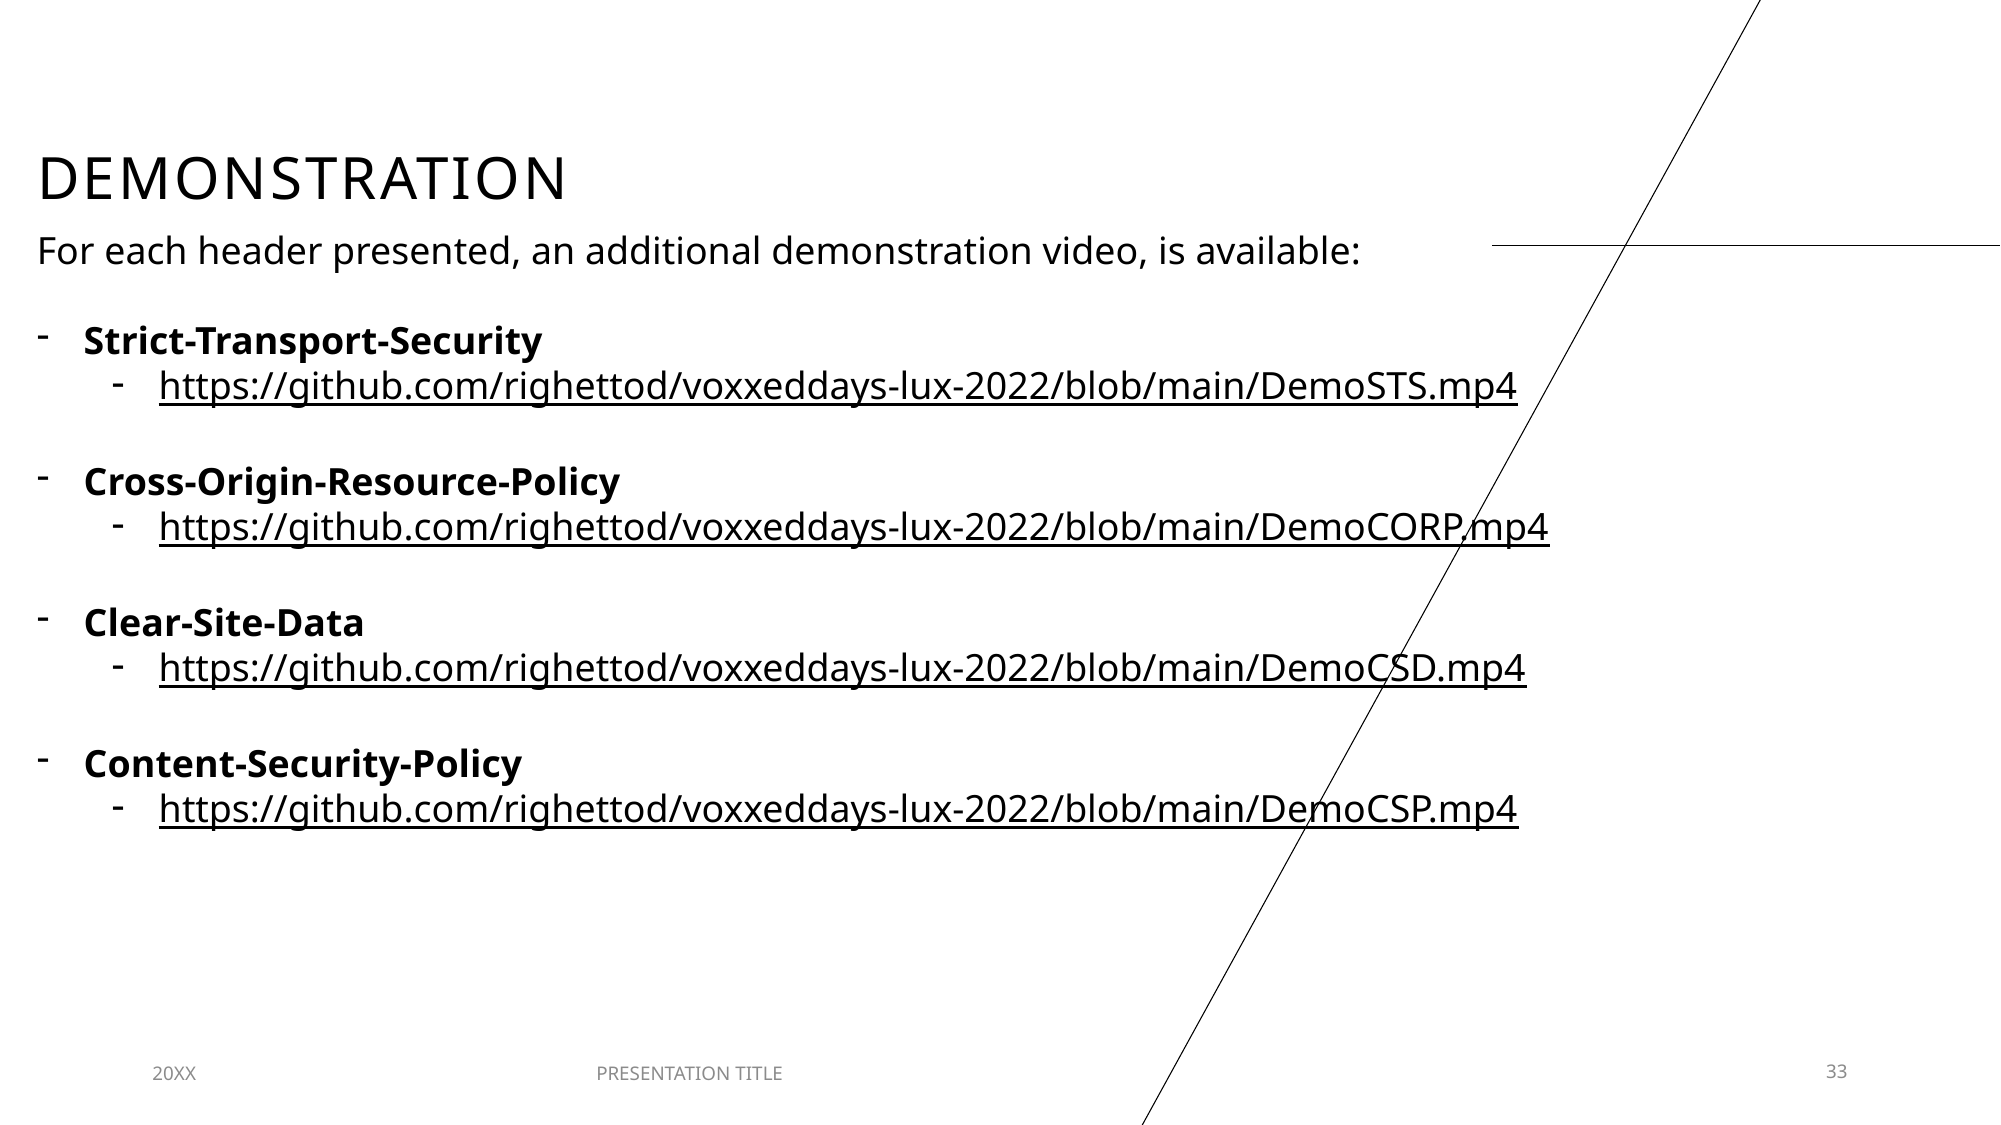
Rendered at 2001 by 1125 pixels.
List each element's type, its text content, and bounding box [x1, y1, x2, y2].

title demonstration [22, 22, 1944, 220]
slide_number 20XX [137, 1042, 338, 1103]
slide_number 33 [1412, 1042, 1863, 1103]
text_box For each header presented, an additional demonstration video, is available: Strict-Transport-Security https://github.com/righettod/voxxeddays-lux-2022/blob/main/DemoSTS.mp4 Cross-Origin-Resource-Policy https://github.com/righettod/voxxeddays-lux-2022/blob/main/DemoCORP.mp4 Clear-Site-Data https://github.com/righettod/voxxeddays-lux-2022/blob/main/DemoCSD.mp4 Content-Security-Policy https://github.com/righettod/voxxeddays-lux-2022/blob/main/DemoCSP.mp4 [22, 219, 1702, 844]
footer PRESENTATION TITLE [404, 1042, 975, 1103]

::::::

### What you should do
The answer is the run of lines that starts at the one containing "List each element's" and ends at the last line of the material, reproduced exactly.

### Task answer
List each element's type, its text content, and bounding box [x1, y1, x2, y2].

title demonstration [22, 22, 1944, 220]
slide_number 20XX [137, 1042, 338, 1103]
slide_number 33 [1412, 1042, 1863, 1103]
text_box For each header presented, an additional demonstration video, is available: Strict-Transport-Security https://github.com/righettod/voxxeddays-lux-2022/blob/main/DemoSTS.mp4 Cross-Origin-Resource-Policy https://github.com/righettod/voxxeddays-lux-2022/blob/main/DemoCORP.mp4 Clear-Site-Data https://github.com/righettod/voxxeddays-lux-2022/blob/main/DemoCSD.mp4 Content-Security-Policy https://github.com/righettod/voxxeddays-lux-2022/blob/main/DemoCSP.mp4 [22, 219, 1702, 844]
footer PRESENTATION TITLE [404, 1042, 975, 1103]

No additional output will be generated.